Филипп раздраженно мотнул головой и продолжал:
— «Ты не меня преследуешь, красавец?» — спросила она. А я впервые увидел ее глаза. Хуже — заглянул в них… У моей матери был изумруд. Отец подарил ей на свадьбу. А отцу он достался от моего деда. А тому — от его отца… Изумруд этот, как гласит наше семейное предание, некогда был вывезен Александром Великим из Индии и каким-то образом попал к нам в семью. Его как талисман передавали по наследству. А отец подарил матери, в которой души не чаял… Волшебный был камень. Если на него долго смотреть, возникало ощущение, что камень этот будто расширяется, растет на глазах, в нем раскрывается некий зеленый коридор, в который тебя увлекает, словно засасывает и поглощает… Мама однажды заметила, как я любуюсь этим изумрудом, и запретила мне прикасаться к нему, доставать из ящика, сказав, что камень опасный и может повредить моей душе… Так вот! У нее были такие же волшебные глаза! На поверхности — матовые и как будто черные. Но когда они начинали тебя затягивать, сначала ты оказывался в изумрудном сиянии, затем — в сапфировом полумраке, а на самом дне ее взгляда манил и пугал кровавый рубин… Этим взглядом ее я был оглушен. Я почти потерял сознание. Я перестал понимать, что я говорю и что делаю… И на ее вопрос я ответил: «Я хочу провести с тобой ночь. Я целый год только и брежу о тебе!» Она тут же выкинула меня из своего взгляда, словно выплюнула, но ответила довольно приветливо, хотя и насмешливо: «Я очень дорогая женщина. Осилишь ли?» А я в помрачении своем спросил: «Сколько?» Она улыбнулась и назвала сумму. Цена была баснословной! На такие деньги у нас в Вифсаиде можно было арендовать целое блудилище и круглый год им пользоваться в полном одиночестве!.. Ни секунды не задумываясь, я сказал: «Согласен». А она ответила: «Тогда завтра вечером». И назвала место…
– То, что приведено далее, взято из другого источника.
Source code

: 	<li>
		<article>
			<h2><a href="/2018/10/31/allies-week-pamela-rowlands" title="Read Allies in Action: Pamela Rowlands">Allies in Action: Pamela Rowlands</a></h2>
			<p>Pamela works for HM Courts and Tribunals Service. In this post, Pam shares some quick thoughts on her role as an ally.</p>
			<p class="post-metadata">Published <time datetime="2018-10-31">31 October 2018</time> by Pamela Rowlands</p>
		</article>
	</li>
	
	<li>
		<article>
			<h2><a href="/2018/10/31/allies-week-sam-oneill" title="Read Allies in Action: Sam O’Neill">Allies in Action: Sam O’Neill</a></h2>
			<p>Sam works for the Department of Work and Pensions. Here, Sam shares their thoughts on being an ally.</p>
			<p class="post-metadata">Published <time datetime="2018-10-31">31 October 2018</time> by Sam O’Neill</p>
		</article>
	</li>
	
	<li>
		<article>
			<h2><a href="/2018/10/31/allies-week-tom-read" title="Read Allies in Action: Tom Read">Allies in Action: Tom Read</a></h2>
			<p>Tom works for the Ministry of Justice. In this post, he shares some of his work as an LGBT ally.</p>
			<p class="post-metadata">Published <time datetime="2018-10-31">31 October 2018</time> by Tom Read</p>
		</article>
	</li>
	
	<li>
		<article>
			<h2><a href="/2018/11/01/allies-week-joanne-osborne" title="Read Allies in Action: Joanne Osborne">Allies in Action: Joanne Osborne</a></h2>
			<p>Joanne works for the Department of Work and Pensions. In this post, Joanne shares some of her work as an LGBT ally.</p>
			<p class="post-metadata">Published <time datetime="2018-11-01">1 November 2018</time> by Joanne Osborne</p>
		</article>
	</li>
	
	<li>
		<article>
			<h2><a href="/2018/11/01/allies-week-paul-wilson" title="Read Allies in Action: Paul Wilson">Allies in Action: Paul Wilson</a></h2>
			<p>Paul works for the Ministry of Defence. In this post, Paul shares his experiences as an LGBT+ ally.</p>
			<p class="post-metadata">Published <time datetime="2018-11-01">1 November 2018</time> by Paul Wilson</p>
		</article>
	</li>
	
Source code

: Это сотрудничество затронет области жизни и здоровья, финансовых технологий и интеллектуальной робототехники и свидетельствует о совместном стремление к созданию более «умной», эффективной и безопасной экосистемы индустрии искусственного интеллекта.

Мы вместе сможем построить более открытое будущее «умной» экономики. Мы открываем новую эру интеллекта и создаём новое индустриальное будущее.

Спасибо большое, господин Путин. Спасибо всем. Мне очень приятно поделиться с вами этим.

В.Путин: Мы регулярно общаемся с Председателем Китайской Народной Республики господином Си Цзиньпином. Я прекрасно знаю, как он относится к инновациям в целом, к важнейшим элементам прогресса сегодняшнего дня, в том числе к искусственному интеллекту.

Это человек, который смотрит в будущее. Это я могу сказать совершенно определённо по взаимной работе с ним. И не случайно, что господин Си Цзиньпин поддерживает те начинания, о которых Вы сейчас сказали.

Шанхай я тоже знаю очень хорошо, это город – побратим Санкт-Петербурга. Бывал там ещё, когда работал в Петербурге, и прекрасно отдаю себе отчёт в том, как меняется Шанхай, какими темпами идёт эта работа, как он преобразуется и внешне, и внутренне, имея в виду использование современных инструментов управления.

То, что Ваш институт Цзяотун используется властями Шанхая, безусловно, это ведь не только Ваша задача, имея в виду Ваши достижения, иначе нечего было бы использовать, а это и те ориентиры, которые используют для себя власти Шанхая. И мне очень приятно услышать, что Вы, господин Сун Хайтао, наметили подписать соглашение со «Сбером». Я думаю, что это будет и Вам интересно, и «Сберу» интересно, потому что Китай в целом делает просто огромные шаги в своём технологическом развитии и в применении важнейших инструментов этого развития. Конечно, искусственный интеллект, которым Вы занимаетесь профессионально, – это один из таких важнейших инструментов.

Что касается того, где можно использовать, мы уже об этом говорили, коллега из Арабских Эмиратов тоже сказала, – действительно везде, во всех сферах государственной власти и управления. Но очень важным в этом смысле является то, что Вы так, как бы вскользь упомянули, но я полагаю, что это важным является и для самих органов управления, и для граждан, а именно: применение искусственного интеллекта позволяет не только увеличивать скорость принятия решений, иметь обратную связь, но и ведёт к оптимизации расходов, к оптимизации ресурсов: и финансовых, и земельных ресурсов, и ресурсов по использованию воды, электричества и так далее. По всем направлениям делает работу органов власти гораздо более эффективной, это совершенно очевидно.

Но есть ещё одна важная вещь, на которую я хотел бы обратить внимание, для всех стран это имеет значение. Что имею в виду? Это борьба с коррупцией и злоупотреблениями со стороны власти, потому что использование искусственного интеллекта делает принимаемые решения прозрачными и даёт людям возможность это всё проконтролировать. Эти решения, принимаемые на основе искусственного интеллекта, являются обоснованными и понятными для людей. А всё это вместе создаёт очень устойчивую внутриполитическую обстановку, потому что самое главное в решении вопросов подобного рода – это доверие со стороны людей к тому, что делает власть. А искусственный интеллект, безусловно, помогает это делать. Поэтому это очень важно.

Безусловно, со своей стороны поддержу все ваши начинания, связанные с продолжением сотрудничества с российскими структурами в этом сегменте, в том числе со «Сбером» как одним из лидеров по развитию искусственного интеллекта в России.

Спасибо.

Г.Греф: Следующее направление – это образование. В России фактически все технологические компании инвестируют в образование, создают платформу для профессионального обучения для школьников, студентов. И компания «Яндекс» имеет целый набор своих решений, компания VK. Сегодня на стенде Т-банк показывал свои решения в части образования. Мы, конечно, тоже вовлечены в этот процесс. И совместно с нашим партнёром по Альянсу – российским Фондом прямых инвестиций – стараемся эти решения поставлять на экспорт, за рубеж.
Филипп снова затряс головой и, злобно глянув на Иоанна, объявил:
— Всё! Больше ни слова тебе скажу!
— Ты украл деньги у своих родителей? — тихо спросил юноша, продолжая глядеть себе под ноги.
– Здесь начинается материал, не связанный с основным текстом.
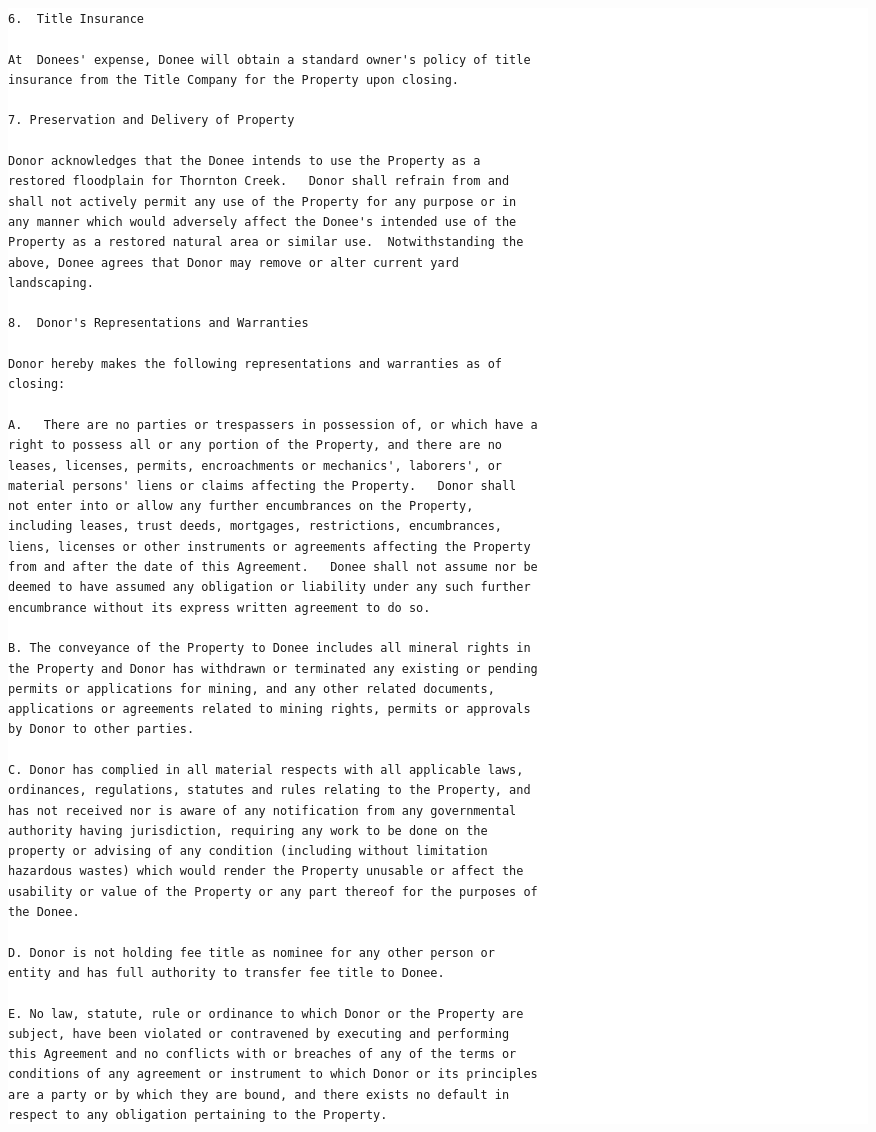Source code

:     6.  Title Insurance  
  
    At  Donees' expense, Donee will obtain a standard owner's policy of title  
    insurance from the Title Company for the Property upon closing.  
  
    7. Preservation and Delivery of Property  
  
    Donor acknowledges that the Donee intends to use the Property as a  
    restored floodplain for Thornton Creek.   Donor shall refrain from and  
    shall not actively permit any use of the Property for any purpose or in  
    any manner which would adversely affect the Donee's intended use of the  
    Property as a restored natural area or similar use.  Notwithstanding the  
    above, Donee agrees that Donor may remove or alter current yard  
    landscaping.  
  
    8.  Donor's Representations and Warranties  
  
    Donor hereby makes the following representations and warranties as of  
    closing:  
  
    A.   There are no parties or trespassers in possession of, or which have a  
    right to possess all or any portion of the Property, and there are no  
    leases, licenses, permits, encroachments or mechanics', laborers', or  
    material persons' liens or claims affecting the Property.   Donor shall  
    not enter into or allow any further encumbrances on the Property,  
    including leases, trust deeds, mortgages, restrictions, encumbrances,  
    liens, licenses or other instruments or agreements affecting the Property  
    from and after the date of this Agreement.   Donee shall not assume nor be  
    deemed to have assumed any obligation or liability under any such further  
    encumbrance without its express written agreement to do so.  
  
    B. The conveyance of the Property to Donee includes all mineral rights in  
    the Property and Donor has withdrawn or terminated any existing or pending  
    permits or applications for mining, and any other related documents,  
    applications or agreements related to mining rights, permits or approvals  
    by Donor to other parties.  
  
    C. Donor has complied in all material respects with all applicable laws,  
    ordinances, regulations, statutes and rules relating to the Property, and  
    has not received nor is aware of any notification from any governmental  
    authority having jurisdiction, requiring any work to be done on the  
    property or advising of any condition (including without limitation  
    hazardous wastes) which would render the Property unusable or affect the  
    usability or value of the Property or any part thereof for the purposes of  
    the Donee.  
  
    D. Donor is not holding fee title as nominee for any other person or  
    entity and has full authority to transfer fee title to Donee.  
  
    E. No law, statute, rule or ordinance to which Donor or the Property are  
    subject, have been violated or contravened by executing and performing  
    this Agreement and no conflicts with or breaches of any of the terms or  
    conditions of any agreement or instrument to which Donor or its principles  
    are a party or by which they are bound, and there exists no default in  
    respect to any obligation pertaining to the Property.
— Украл, — так же тихо ответил Филипп и вдруг закричал: — Я хуже сделал! Слышишь?!
— И на следующий вечер сел в свою красивую лодку и отправился на другой берег?
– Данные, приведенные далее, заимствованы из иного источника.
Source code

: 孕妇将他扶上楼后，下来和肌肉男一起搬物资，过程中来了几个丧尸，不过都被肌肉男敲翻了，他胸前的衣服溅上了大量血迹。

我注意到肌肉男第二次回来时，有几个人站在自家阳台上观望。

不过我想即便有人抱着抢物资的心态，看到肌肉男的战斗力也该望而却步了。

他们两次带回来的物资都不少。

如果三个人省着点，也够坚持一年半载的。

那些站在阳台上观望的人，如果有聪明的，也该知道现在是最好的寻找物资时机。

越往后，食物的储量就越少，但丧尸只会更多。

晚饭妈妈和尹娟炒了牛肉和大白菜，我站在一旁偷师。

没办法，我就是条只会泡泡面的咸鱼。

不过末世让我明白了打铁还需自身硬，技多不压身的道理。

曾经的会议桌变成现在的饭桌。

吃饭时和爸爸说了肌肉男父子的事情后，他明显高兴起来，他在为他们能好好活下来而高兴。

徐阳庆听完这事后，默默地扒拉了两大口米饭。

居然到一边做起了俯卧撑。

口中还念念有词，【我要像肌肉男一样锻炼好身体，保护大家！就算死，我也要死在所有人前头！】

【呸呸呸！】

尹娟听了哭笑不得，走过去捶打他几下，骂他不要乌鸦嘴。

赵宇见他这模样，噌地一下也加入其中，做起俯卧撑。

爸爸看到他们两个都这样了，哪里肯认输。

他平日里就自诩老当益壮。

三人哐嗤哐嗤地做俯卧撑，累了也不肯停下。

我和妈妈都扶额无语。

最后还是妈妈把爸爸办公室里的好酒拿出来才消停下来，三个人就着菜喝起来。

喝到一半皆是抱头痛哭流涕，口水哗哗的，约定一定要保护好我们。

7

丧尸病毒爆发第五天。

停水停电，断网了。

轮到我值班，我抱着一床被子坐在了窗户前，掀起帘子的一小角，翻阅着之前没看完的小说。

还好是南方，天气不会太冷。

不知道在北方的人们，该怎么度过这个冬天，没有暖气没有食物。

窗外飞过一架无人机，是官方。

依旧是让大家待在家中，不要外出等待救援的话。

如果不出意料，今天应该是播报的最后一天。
— Нет, свою лодку я оставил. Я нанял чужую лодку, чтобы никто не знал, что я уехал из Вифсаиды… Но я же сказал тебе! Я же просил! — в отчаянии выкрикнул Филипп. И тут же продолжил исповедоваться радостно и с болью: — Она ждала и вовсе не удивилась, когда увидела… ту сумму, которую я ей принес. Ну, разве что несколько погрустнела. Но быстро стряхнула с себя грусть… Хотя у нее были служанки, сама омыла мне ноги. Ввела в горницу. Пока я ел, вернее, делал вид, что пробую ее кушанья, она мне плясала. Но танцы ее были вовсе не развязные, какие обычно бывают у блудниц: она не выставляла напоказ свои прелести — ничего подобного. Она танцевала, как жрица, как, судя по описаниям, древние женщины-язычницы танцевали перед жертвоприношением Деметре, или Персефоне, или Великой Гекате… А после началось истинное жертвоприношение. Она повела меня в спальню. Медленно раздела меня. И долго голого рассматривала. Нежно, с состраданием. Так мать смотрит на своего больного ребенка… Потом быстро разделась сама. И, взяв меня за руку, подвела к зеркалу. В спальне у нее висело великолепное зеркало почти в человеческий рост вышиной. Из какого-то удивительного металла, так гладко отполированного, что я никогда в жизни не видел столь четкого отражения. В раме из слоновой кости, усыпанной полудрагоценными камнями. Мы встали перед этим зеркалом, и она сказала: «Я твоя, мой милый. Но разве может красота принадлежать уродству? Разве может богатство купить то, что Богом дается и Господом отнимается? Ты ведь умный человек и, видимо, образованный. Если смеешь — бери. Если не гадко тебе — наслаждайся. Если не страшно — владей мной…»
— Так прямо и сказала? — тихо спросил Иоанн и поднял на Филиппа лучистые глаза, теперь почти полные слез.
— Не помню я, что она тогда говорила! — в приступе не то восторга, не то ярости вскричал Филипп. — Может, она вообще молчала, а эти слова как наваждение прозвучали у меня в ушах, когда мы так стояли перед зеркалом и я смотрел на наше сверкающее и кричащее отражение!.. Не помню! Не могу!! Не хочу помнить!!!
Филипп обхватил голову руками, зажал уши, зажмурил глаза и, эдак оглушив и ослепив себя, побрел вверх по дороге.